→ **Exercise instructions**:
Only the lines that hold the word "empresas" are wanted from this listing.

→ **Supplied material**:
.....

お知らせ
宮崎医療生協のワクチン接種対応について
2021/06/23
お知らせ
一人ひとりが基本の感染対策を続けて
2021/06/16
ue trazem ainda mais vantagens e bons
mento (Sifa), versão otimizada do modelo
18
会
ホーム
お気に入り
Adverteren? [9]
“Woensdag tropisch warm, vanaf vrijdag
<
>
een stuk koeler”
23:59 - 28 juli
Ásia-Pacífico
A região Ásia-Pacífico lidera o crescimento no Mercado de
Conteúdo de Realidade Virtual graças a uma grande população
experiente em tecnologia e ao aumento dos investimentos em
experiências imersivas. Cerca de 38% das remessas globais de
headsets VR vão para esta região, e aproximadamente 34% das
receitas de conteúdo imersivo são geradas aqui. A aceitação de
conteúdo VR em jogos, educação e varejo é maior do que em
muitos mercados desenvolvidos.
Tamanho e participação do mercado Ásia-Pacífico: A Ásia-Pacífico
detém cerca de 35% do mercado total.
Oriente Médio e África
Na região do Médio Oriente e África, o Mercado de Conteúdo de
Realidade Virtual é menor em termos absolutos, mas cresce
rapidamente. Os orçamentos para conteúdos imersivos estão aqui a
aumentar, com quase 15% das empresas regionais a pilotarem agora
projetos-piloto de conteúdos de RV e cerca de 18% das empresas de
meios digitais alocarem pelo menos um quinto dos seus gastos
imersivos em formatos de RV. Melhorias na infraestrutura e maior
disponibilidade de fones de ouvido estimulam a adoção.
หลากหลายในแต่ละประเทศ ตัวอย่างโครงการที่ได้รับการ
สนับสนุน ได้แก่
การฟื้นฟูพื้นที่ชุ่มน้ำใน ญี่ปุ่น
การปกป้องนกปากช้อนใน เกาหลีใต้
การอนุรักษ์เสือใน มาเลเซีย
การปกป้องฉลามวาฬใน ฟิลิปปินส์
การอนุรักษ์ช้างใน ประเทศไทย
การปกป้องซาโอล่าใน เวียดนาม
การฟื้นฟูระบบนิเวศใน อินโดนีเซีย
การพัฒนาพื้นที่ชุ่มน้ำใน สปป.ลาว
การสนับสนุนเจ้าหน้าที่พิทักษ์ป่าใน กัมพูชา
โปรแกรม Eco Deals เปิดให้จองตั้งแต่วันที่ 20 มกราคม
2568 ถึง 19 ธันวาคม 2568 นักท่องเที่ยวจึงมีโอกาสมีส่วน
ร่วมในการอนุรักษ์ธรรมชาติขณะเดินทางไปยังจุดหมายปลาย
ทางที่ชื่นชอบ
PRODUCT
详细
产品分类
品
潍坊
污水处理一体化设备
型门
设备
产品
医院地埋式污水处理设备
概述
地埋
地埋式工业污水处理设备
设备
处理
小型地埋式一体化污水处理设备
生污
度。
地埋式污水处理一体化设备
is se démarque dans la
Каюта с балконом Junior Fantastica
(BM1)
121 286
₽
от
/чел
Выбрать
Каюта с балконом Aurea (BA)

.....

→ **Expected output**:
aumentar, com quase 15% das empresas regionais a pilotarem agora
projetos-piloto de conteúdos de RV e cerca de 18% das empresas de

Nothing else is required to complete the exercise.